When electricity demand is set to surge—say, from a new power-hungry data center—the default response from a utility is often to build a new (and expensive) power plant and other infrastructure.
A new report released by a cross-industry coalition called Utilize argues that we can make better use of existing power on the grid instead. Roughly half of the total capacity goes unused most of the time because the grid was built to meet spikes in demand. But as technology has shifted, it’s become easier to unlock that extra power.
Smart thermostats, for example, can pre-cool your house when demand is lower. EVs can charge at optimal hours (and, in some cases, send power back to the grid when it’s needed.) Networks of home batteries, being rolled out by startups like Base Power, can also store power when demand is low and then provide it later. Data centers and other large power users can use load flexibility, moving their power use to certain times of the day. Sensors, software, and other new tech can help transmission lines carry more power.
A mix of these solutions added together, along with others, can free up more power for new uses, from data centers and factories to millions of drivers charging new EVs. If new electric demand can be added without a major new investment in infrastructure—and more customers are actually sharing the same fixed costs—the cost of electricity can go down for everyone. The same solutions can also make the grid more resilient in extreme weather.
“We’ve heard a lot about affordability of electricity in the last year,” said Utilize executive director Ian Magruder at a press conference yesterday. (The group includes members like Google, Carrier, and Tesla.) “We think that there are a lot of solutions being proposed, but our view is that this solution of grid utilization is one of the only near-term solutions that can meaningfully reduce the cost of electricity at scale in short order.”
The report modeled what could happen at a typical midsized utility, and then calculated what the approach could mean nationally. By increasing grid utilization by 10% as electricity demand increases, the report says that consumers could save between $110 billion and $170 billion on electric bills over the next decade. That’s on top of savings that people could get from participating in specific utility programs that pay consumers to use appliances or charge EVs at certain times.
Virtual power plant programs already exist throughout the country, and there are a variety of ways that they can scale up. Base Power, for example, owns the batteries that it deploys at homes (consumers save on electric bills and have backup power if the grid goes down, while Base Power makes money by selling the power it stores back to utilities). Utilities lead other programs. Hyperscalers could also help.
“One interesting emerging model is referred to as the ‘bring your own distributed capacity’ model, where a hyperscaler like Google could come into a utility service territory where the hyperscaler is hoping to develop a new data center, and actually pay for these resources themselves,” says Ryan Hledik, a principal at the Brattle Group, a consultancy that partnered on the report. “For example, pay to expand the utility’s energy efficiency and demand response portfolio beyond what the utility was already planning to do. And then take credit for the new capacity that creates on the system.”
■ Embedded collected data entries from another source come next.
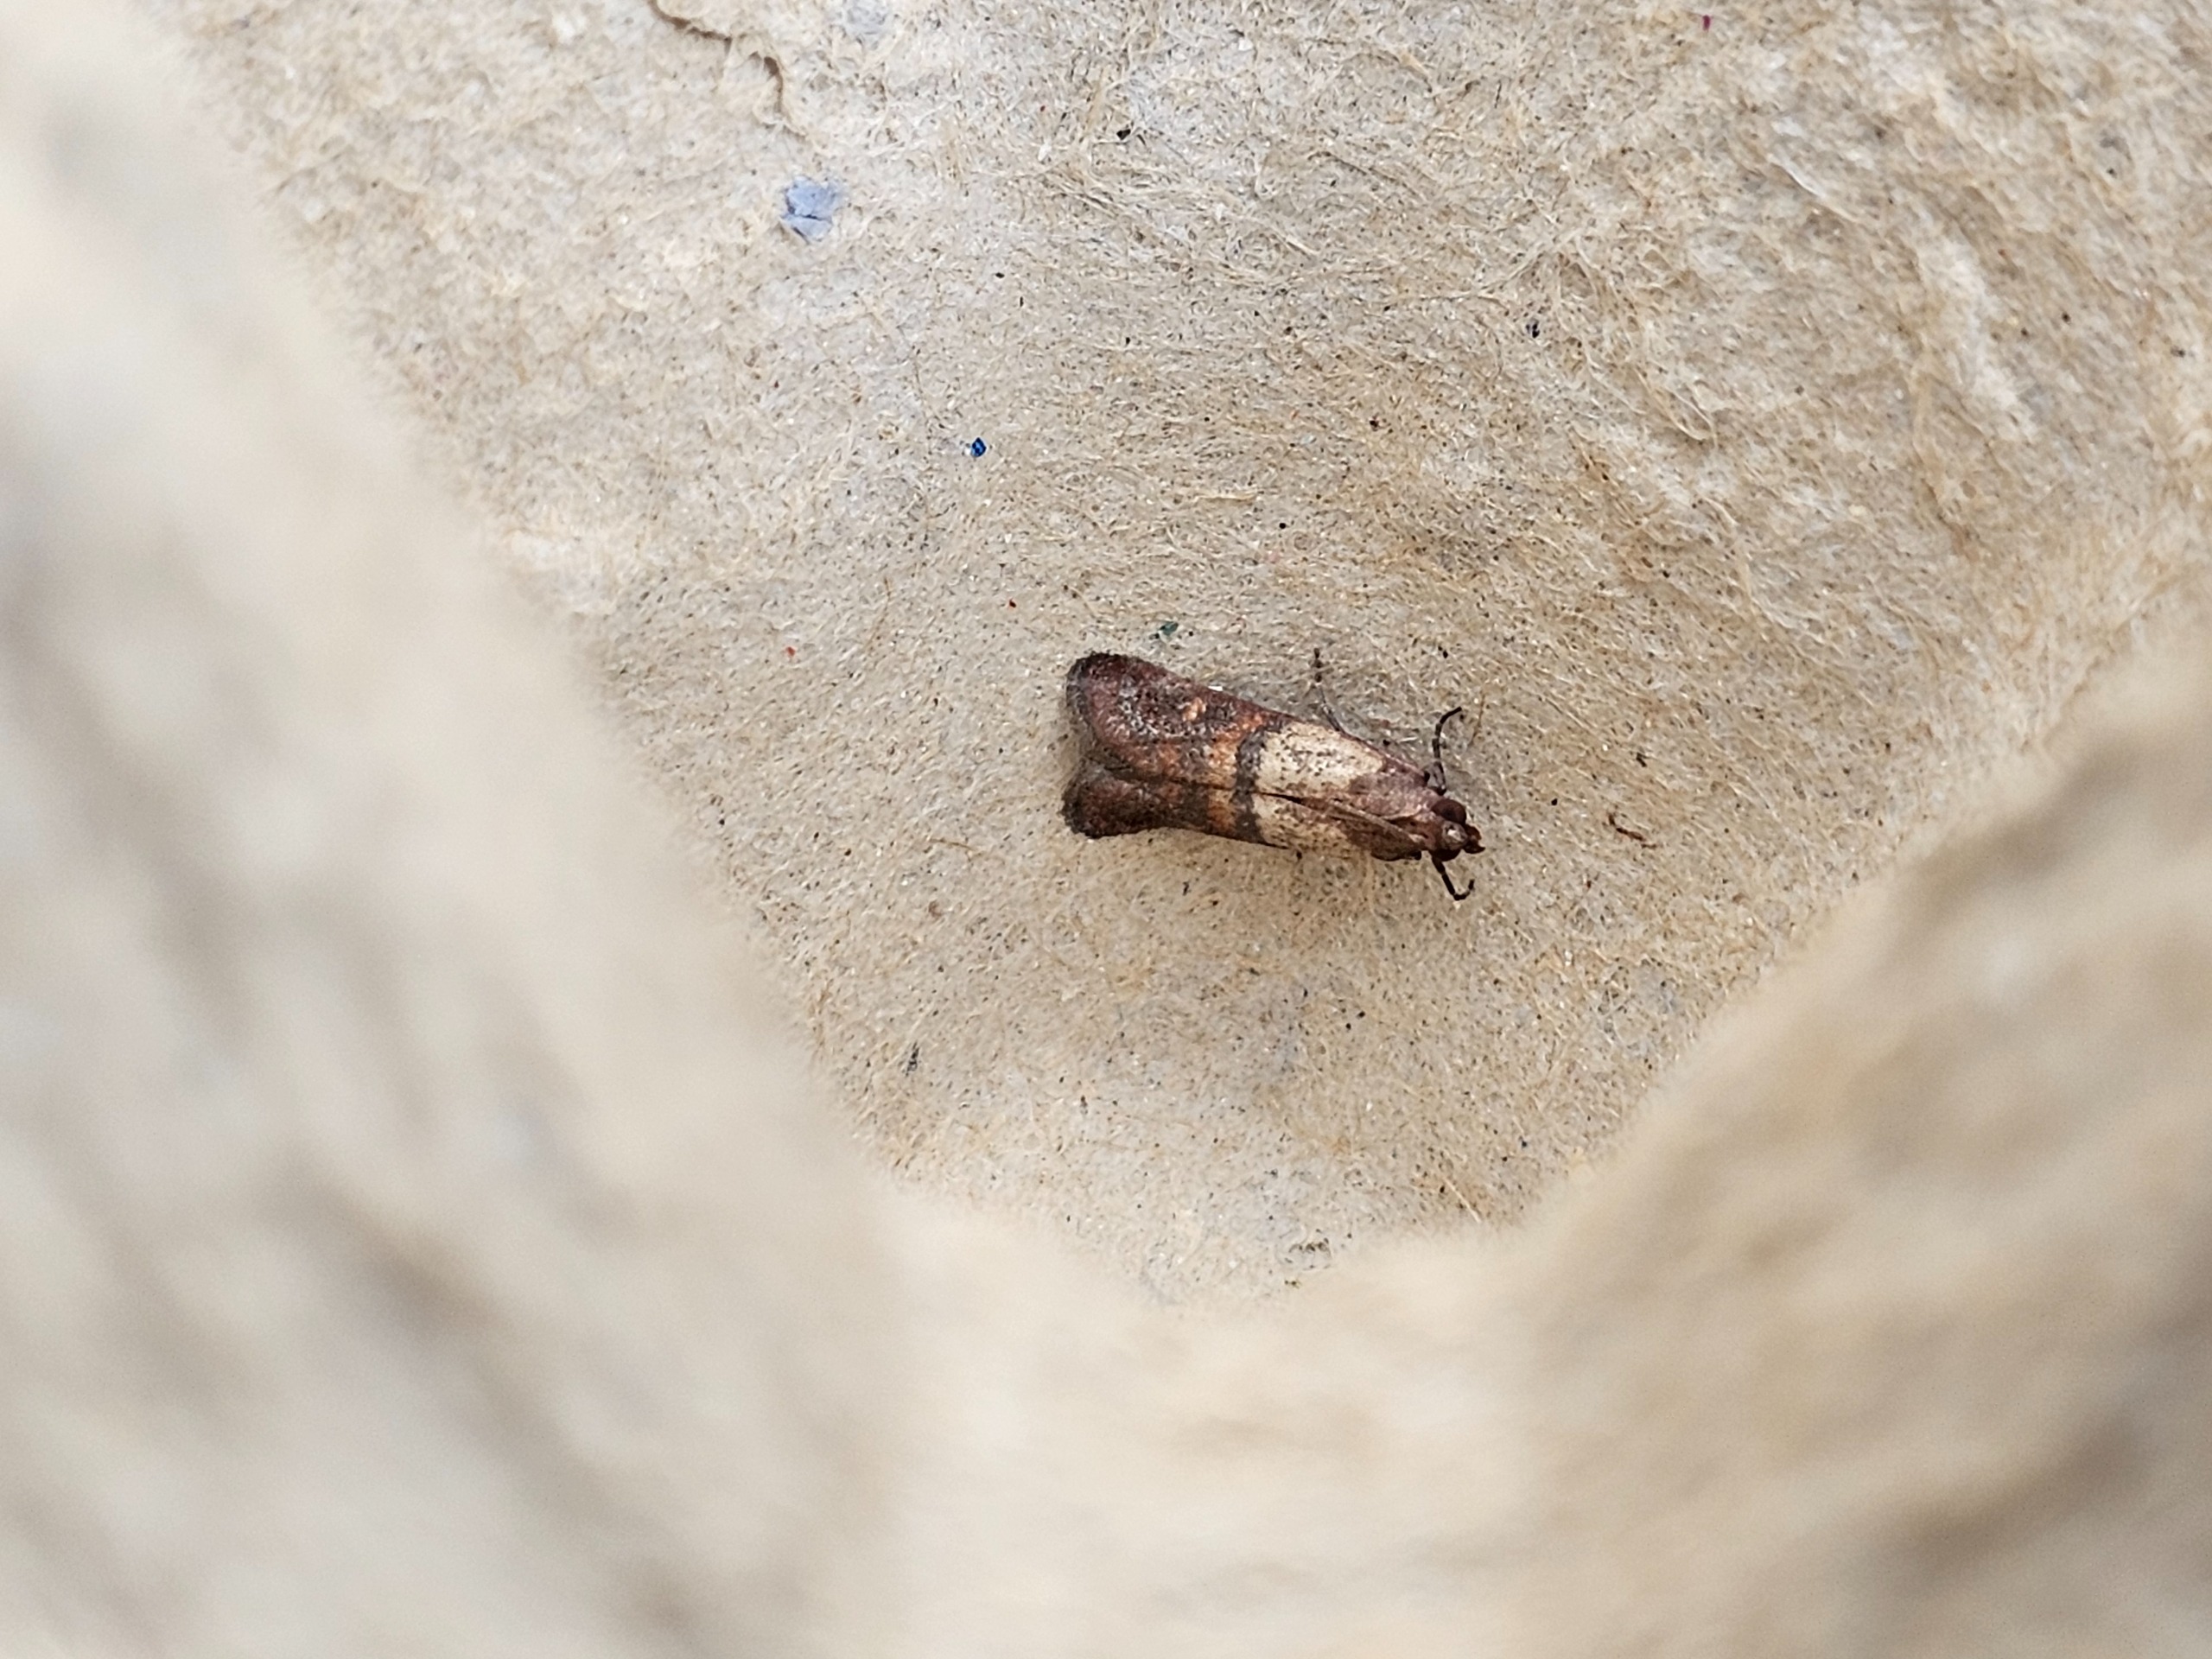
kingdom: Animalia
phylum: Arthropoda
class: Insecta
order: Lepidoptera
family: Pyralidae
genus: Plodia
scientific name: Plodia interpunctella
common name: Tofarvet frømøl
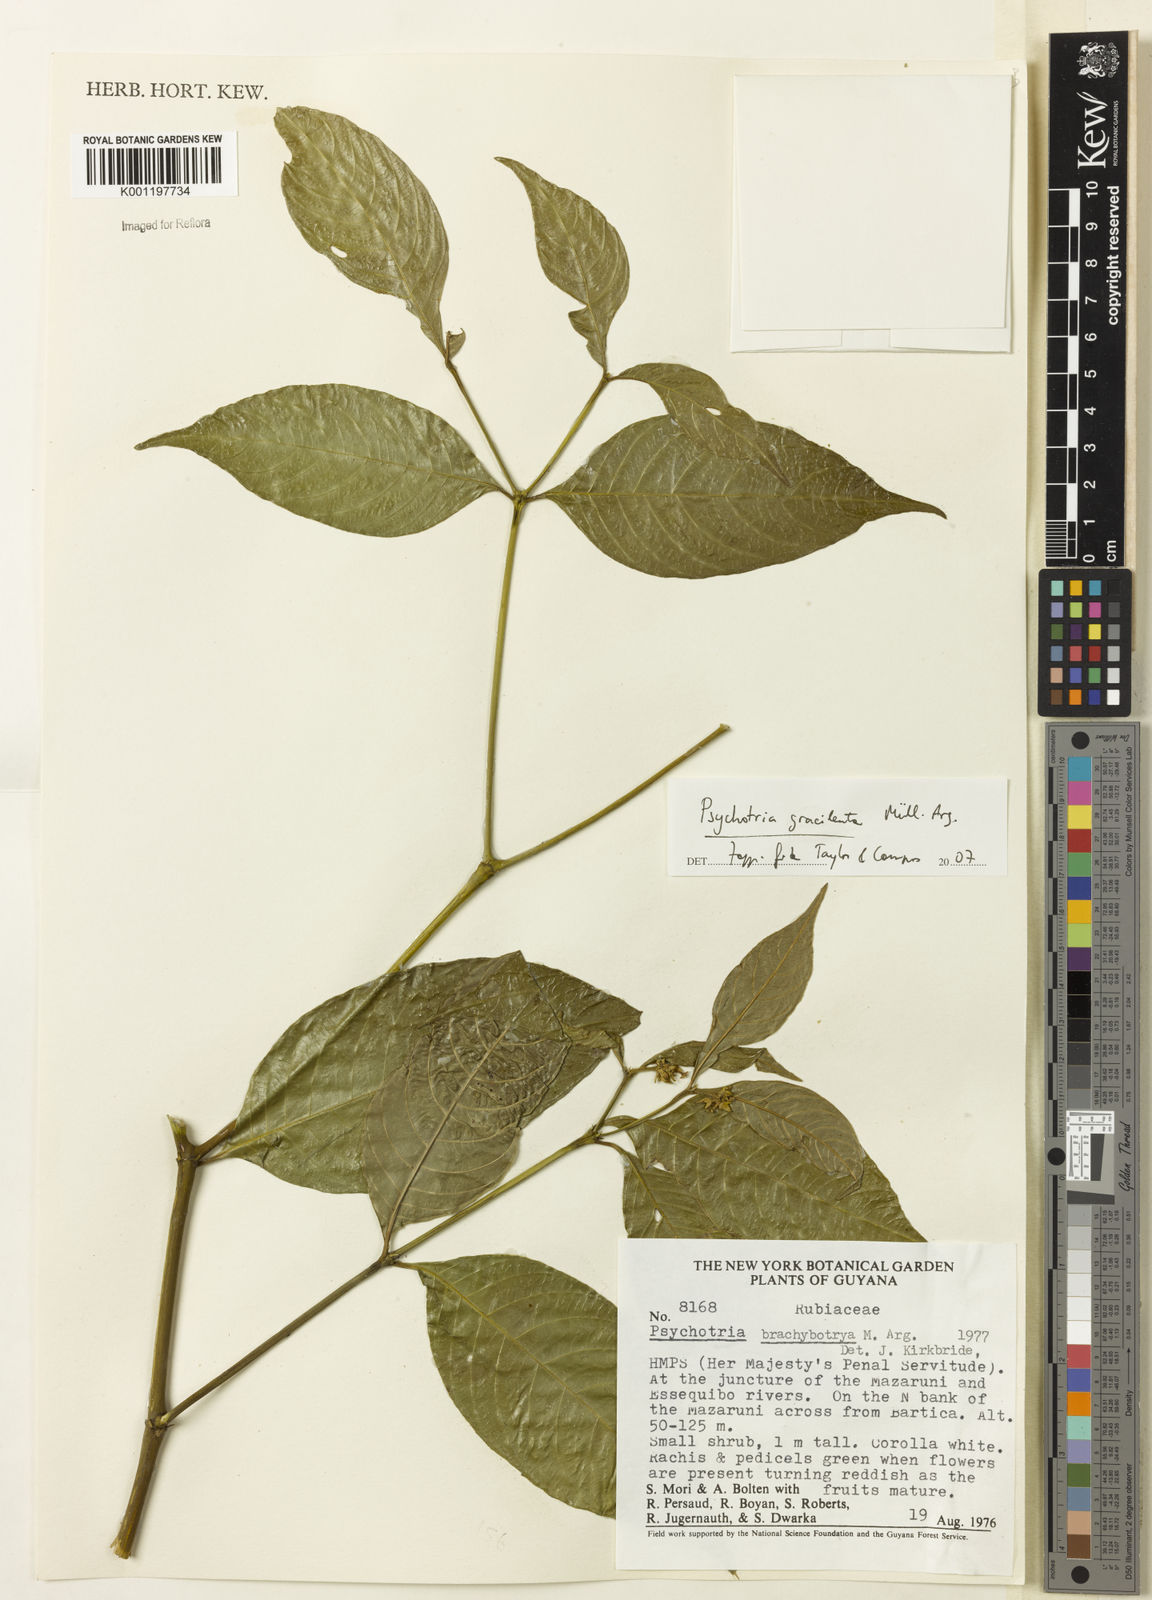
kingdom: Plantae
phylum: Tracheophyta
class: Magnoliopsida
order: Gentianales
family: Rubiaceae
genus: Psychotria
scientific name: Psychotria
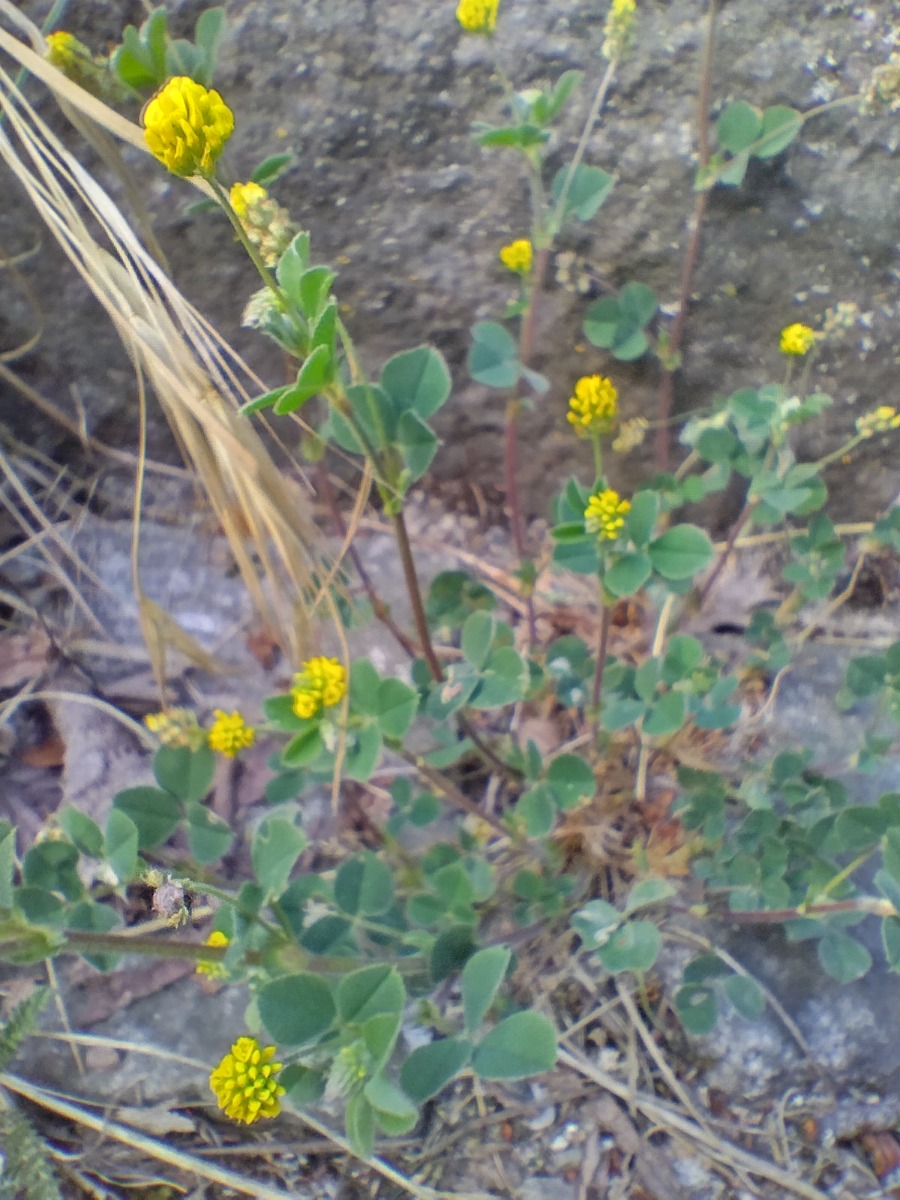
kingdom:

Utilize is advocating for new policies that can help grid utilization grow, such as a newly passed bill in Virginia that will require utilities to provide grid utilization metrics to regulators for the first time, and incorporate those metrics into planning. “We see this as an exciting first step, and we think that other states are already interested in following,” Magruder told Fast Company. “We’ve received a lot of inbound [interest] from red, blue, and purple states. This is not a partisan issue.”
The U.S. has been slower than some other countries to adopt grid utilization, but there’s more interest now. “I think the urgency hasn’t been there in the past,” says Magruder. “For 25 years, we had very stable load growth in this country. Electricity demand wasn’t meaningfully changing. The price of electricity that Americans pay was relatively stable. We’re in a very different environment now in the last couple of years, and that’s creating new political and economic pressures that are forcing us to think differently.”